Si cet accord constitue un premier pas vers la négociation, nous sommes encore loin d'une solution définitive. Aleman a refusé d'assister à la réunion et l'Association des expropriés a rejeté ces accords. Environ 700 somozistes naturalisés nord-américains réclament la restitution sans concession de leurs propriétés, soit du tiers des terres cultivables du pays. Résoudre la question de la propriété est un enjeu électoral de premier ordre : cela marquerait le triomphe du gouvernement de Violeta Chamorro et donnerait plus de crédibilité au Projet national de Lacayo et à sa vocation centriste et conciliatrice.

Pour le FSLN, la légalisation des titres de propriété distribués pendant son gouvernement équivaudrait à une victoire historique de la révolution. Mais cela implique aussi certaines concessions : que l'Association des expropriés soit prête à négocier et que certains dirigeants sandinistes acceptent de restituer les biens et propriétés dont ils se sont emparés de manière douteuse au moment de la perte du pouvoir. Au-delà des calculs politiciens, la loi sur la propriété est surtout une urgence pour les milliers de petits propriétaires ruraux et urbains aujourd'hui menacés d'expulsion.

C'est bien là le noeud du problème : existe-t-il un espace de dialogue entre la société et ses dirigeants politiques ? Les grèves et manifestations de cet été ont montré que le mouvement social s'essouffle. Dans les syndicats, les organisations non gouvernementales et autres regroupements populaires, existe un réel problème structurel, une absence d'autonomie vis-à-vis des partis politiques. L'année électorale qui a déjà commencé risque d'être pleine de surprises ou bien... pas du tout.

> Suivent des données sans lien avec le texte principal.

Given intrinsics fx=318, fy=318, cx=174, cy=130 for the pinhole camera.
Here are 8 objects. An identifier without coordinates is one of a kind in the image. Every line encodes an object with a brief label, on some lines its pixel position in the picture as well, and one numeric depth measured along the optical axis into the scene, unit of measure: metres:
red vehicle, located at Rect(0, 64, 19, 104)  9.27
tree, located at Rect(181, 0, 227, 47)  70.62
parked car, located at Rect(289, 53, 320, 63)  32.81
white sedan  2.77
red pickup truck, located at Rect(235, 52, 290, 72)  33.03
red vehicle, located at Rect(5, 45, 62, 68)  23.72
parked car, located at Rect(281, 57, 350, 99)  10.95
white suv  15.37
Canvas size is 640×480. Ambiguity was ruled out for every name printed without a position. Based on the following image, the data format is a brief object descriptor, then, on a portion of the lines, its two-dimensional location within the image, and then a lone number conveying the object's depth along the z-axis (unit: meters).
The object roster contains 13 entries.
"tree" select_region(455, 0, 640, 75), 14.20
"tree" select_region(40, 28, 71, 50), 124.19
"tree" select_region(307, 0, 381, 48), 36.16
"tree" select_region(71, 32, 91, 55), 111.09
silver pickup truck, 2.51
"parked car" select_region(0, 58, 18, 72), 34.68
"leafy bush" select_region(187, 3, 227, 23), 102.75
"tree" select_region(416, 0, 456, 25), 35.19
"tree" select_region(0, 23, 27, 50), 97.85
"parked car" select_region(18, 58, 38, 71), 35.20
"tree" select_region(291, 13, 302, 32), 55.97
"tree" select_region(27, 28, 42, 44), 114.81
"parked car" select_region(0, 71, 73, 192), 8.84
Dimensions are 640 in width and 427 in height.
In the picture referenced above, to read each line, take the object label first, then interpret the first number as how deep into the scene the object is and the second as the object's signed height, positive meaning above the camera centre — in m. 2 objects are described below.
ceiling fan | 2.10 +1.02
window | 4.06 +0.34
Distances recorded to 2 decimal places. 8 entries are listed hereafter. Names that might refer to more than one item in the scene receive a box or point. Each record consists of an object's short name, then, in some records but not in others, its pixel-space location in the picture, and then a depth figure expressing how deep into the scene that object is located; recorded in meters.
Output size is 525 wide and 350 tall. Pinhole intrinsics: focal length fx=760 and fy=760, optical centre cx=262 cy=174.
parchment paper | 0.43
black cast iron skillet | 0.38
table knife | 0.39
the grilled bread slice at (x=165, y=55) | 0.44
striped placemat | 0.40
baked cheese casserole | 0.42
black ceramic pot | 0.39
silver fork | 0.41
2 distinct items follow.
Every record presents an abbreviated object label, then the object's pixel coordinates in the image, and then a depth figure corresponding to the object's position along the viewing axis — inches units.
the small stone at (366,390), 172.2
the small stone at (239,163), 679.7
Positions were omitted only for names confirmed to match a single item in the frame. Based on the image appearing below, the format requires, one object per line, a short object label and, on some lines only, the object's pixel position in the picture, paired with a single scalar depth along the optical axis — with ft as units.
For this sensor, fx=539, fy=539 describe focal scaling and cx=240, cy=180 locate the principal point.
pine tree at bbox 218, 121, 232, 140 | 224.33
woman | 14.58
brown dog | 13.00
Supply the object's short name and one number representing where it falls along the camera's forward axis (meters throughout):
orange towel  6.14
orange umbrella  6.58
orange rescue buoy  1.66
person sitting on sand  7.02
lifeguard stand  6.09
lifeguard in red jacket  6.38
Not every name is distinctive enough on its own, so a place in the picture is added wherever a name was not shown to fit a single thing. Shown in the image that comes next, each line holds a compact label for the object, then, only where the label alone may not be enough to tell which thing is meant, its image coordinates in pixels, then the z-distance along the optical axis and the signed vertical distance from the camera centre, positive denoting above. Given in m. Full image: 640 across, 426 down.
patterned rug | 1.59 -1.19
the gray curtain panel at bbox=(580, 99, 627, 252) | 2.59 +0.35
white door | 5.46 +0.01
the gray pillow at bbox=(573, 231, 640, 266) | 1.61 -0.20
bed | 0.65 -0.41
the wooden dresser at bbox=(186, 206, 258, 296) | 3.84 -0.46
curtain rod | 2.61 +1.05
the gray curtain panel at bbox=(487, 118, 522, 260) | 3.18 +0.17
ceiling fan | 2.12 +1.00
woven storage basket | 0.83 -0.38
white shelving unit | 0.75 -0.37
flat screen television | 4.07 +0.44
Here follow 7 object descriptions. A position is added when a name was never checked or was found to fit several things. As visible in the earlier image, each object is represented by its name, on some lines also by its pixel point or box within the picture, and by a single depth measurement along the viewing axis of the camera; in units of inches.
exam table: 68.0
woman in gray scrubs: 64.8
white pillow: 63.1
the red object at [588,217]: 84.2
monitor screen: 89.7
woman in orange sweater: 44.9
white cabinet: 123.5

Soit la démobilisation de la société se traduit par une attitude passive, silencieuse et le débat restera le privilège des professionnels de la politique ; soit la société réagit, fait des propositions et, de par ses pressions, participe directement au débat politique sur l'avenir du pays. Difficile de prédire ce qui se passera dans les mois qui viennent. D'ailleurs, les élections de 1990 ont déjà montré que les Nicaraguayens sont capables de renverser la vapeur à tout moment et contre tout pronostic.